### TASK INSTRUCTIONS
Every line below that carries the word "with" needs to be copied.

[Dataset entries]

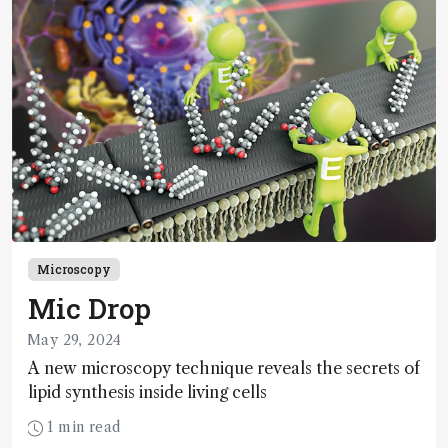
Microscopy
Mic Drop
May 29, 2024
A new microscopy technique reveals the secrets of
lipid synthesis inside living cells
1 min read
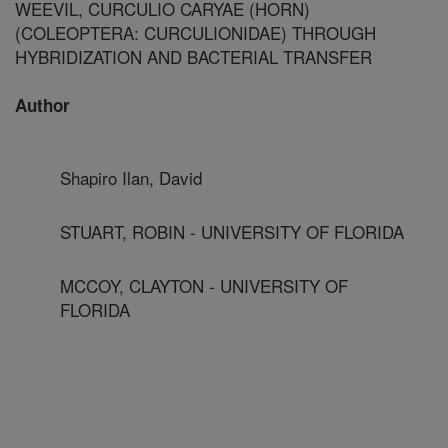
WEEVIL, CURCULIO CARYAE (HORN)
(COLEOPTERA: CURCULIONIDAE) THROUGH
HYBRIDIZATION AND BACTERIAL TRANSFER
Author
Shapiro Ilan, David
STUART, ROBIN - UNIVERSITY OF FLORIDA
MCCOY, CLAYTON - UNIVERSITY OF
FLORIDA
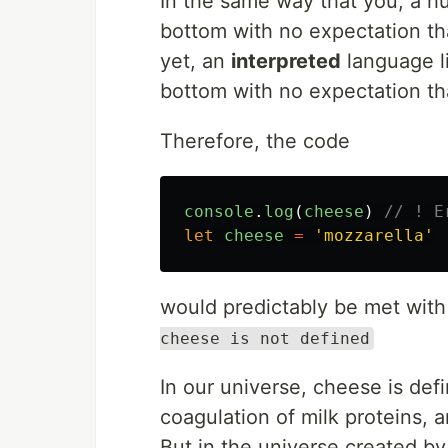
In the same way that you, a hu
bottom with no expectation th
yet, an
interpreted
language li
bottom with no expectation that
Therefore, the code
console
.
log
(
cheese
)
// ! E
let
cheese
=
'
mozzarella
'
would predictably be met with
cheese is not defined
In our universe, cheese is def
coagulation of milk proteins,
But in the universe created by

### OUTPUT OF THE TASK
bottom with no expectation th
bottom with no expectation that
would predictably be met with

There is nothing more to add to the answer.